A tall tulip-shaped flute is what most experts suggest you use to serve champagne; the small mouth and tall shape of a champagne flute slows the movement of the bubbles, allowing expensive champagne to retain its effervescence longer and concentrating the aroma better than other shapes.

Typically containing six to eight ounces of champagne, the flute’s narrow opening traps and concentrates the aroma and helps preserve the chill of the wine, whereas a glass with a wide bowl allows the aroma to escape and the wine flatten quickly.

Champagne Saucer or Coupe

While coupes may be sensuous (rumors abound that these wide-bowled champagne glasses were originally cast from the breasts of various famous women), they don’t make the best glasses for sipping fine champagne or sparking wines!

For many people, the image of a champagne glass is all wrong; the wide mouth saucer or coupe shape bowl is actually to be avoided!

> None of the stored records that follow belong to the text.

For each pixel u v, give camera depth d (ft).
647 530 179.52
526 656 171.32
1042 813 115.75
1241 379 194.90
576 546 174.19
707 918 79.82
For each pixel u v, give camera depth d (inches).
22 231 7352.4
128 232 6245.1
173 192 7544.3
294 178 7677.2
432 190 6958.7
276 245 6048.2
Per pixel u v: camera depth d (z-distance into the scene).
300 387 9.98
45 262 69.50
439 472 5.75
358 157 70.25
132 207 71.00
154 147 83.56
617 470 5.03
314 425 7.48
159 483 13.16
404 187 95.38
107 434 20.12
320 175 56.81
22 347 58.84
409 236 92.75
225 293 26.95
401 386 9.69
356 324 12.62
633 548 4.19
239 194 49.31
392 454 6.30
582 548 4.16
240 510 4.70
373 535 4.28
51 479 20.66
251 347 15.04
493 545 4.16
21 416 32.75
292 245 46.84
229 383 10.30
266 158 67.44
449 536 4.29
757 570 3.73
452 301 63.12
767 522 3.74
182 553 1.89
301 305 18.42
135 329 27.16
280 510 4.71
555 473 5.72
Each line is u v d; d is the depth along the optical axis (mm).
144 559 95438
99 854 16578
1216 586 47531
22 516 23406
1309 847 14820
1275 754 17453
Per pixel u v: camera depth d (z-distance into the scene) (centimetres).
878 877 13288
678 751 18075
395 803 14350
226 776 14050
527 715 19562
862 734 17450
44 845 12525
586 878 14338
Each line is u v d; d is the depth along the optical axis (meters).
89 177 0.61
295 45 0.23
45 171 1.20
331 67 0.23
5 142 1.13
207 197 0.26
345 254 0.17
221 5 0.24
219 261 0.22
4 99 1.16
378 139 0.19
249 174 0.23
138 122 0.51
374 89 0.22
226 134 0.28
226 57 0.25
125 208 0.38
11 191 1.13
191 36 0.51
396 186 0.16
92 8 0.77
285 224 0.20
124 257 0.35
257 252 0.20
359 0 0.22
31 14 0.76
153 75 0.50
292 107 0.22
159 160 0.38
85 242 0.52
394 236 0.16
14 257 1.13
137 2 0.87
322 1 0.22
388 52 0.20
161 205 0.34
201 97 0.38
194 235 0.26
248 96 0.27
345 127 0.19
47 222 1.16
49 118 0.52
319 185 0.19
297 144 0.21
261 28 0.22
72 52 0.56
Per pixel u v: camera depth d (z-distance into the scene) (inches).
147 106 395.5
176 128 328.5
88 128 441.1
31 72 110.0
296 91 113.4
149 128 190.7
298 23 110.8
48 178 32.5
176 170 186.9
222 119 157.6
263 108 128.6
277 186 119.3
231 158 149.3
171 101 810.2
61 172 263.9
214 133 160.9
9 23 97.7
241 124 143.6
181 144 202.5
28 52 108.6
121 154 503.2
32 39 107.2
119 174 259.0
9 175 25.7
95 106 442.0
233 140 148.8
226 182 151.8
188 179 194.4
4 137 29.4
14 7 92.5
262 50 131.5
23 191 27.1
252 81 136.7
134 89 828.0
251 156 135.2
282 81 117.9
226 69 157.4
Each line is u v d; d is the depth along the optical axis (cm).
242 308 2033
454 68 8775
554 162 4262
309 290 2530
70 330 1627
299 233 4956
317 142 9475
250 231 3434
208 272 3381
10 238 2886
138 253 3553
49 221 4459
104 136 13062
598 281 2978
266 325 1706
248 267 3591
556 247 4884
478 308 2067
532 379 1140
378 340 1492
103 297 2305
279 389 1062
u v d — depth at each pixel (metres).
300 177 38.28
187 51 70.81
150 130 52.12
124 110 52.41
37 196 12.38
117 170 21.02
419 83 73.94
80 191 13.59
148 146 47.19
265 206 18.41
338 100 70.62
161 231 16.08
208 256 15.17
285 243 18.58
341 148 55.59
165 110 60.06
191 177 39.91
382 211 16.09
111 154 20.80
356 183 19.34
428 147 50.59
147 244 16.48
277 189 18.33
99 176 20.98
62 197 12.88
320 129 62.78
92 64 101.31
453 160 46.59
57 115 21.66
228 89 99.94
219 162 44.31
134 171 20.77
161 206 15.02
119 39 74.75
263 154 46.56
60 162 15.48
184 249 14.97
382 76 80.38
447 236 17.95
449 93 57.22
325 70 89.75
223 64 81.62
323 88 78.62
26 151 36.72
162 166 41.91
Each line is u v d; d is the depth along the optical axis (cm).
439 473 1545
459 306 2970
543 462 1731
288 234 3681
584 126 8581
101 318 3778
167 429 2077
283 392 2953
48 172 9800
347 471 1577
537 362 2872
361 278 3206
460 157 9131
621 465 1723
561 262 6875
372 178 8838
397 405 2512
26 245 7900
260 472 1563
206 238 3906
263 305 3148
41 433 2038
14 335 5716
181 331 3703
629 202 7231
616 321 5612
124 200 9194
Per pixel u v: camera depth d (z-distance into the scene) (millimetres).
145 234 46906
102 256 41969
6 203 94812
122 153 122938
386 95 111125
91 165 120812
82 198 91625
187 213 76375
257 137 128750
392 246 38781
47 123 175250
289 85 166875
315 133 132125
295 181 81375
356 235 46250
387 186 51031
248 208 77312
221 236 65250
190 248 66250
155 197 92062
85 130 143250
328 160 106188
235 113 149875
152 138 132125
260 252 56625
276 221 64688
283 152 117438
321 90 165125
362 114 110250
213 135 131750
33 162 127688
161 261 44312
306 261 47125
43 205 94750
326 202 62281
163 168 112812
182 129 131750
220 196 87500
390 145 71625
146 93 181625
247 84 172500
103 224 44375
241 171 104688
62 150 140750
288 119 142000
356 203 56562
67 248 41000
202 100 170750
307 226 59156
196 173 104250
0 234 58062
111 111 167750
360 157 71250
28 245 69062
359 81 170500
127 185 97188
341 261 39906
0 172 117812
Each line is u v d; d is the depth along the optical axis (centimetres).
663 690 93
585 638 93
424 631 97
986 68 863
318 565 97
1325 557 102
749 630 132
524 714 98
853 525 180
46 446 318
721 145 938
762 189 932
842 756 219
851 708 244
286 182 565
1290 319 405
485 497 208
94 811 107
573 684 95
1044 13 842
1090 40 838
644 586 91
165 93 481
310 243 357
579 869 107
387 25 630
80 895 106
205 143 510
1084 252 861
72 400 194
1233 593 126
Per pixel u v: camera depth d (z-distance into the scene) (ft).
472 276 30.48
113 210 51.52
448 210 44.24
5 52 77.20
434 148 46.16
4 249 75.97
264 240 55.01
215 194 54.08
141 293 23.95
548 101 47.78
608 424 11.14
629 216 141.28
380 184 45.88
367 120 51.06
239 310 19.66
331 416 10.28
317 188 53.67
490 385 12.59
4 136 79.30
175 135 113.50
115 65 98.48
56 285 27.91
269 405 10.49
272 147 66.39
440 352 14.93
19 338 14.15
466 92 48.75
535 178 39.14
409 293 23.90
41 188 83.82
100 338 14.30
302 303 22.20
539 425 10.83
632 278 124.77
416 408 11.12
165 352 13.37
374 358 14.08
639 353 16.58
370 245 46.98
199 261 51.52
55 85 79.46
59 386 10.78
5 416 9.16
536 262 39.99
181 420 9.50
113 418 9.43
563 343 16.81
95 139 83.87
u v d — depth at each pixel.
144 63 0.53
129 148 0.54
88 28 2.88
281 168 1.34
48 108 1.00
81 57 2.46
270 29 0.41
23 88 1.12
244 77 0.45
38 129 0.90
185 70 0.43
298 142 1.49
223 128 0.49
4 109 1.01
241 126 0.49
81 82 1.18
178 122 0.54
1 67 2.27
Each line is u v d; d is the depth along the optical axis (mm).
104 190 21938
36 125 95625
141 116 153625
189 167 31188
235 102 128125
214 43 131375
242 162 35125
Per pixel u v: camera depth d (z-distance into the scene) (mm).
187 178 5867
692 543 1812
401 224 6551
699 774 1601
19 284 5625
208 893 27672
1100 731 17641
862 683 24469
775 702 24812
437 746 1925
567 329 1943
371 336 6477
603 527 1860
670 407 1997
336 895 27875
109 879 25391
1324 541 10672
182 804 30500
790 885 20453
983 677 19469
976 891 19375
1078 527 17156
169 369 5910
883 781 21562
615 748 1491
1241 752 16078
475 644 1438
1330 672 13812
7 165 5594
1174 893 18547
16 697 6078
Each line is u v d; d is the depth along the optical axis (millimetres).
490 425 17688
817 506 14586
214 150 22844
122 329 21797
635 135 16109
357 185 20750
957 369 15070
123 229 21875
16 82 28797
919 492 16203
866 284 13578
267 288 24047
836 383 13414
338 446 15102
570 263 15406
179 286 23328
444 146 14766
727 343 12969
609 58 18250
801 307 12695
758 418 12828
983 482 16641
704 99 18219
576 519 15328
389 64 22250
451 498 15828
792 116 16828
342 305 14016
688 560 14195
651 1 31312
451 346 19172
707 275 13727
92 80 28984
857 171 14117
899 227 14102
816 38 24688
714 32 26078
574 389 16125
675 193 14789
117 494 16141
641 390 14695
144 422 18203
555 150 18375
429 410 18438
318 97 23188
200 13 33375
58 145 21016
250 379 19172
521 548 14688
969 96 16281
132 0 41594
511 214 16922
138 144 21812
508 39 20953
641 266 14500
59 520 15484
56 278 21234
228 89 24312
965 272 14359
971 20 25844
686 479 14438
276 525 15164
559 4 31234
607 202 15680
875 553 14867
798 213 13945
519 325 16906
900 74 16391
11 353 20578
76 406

A wide bowl lets all the bubbles escape and your sparkling wine or expensive French champagne goes flat and warms up very quickly with a lot of surface area.

Sparkling Wine Glasses

Over the years, a number of unique shapes and playful designs have evolved in the world of sparkling wine glasses. Some of the more popular styles of sparkling wine glasses enable the stem to be filled as well as the bowl or flute.

Once consumed only on very special occasions, only wines crafted in the champagne region of France qualify as true champagnes, today you can find any number of superior sparkling wines from around the world and sparkling wines have become extremely popular in recent years. Many people prefer a sparkling wine or champagne over other wines these days, even for everyday enjoyment.

If design and appearance are more important to you than pure function, then these designer-oriented sparkling wine glasses can be a nice addition to your stemware collection, but the fact that your hands warm the sparkling wine more quickly when the stem is filled may outweigh the nice look some of these glasses!

Champagne Flutes concentrate the flavor and aroma of a Champagne or sparkling wine, making it the ideal shape.
Crystal or Glass Champagne Glasses?

The question often comes up whether crystal or glass is the better choice when selecting glassware for champagne and sparkling wine. Glass contains a mixture of sand, soda ash, marble, dolomite, potash and borax. These elements are heated to approximately 105ºC (221ºF) to create a molten batch of glass.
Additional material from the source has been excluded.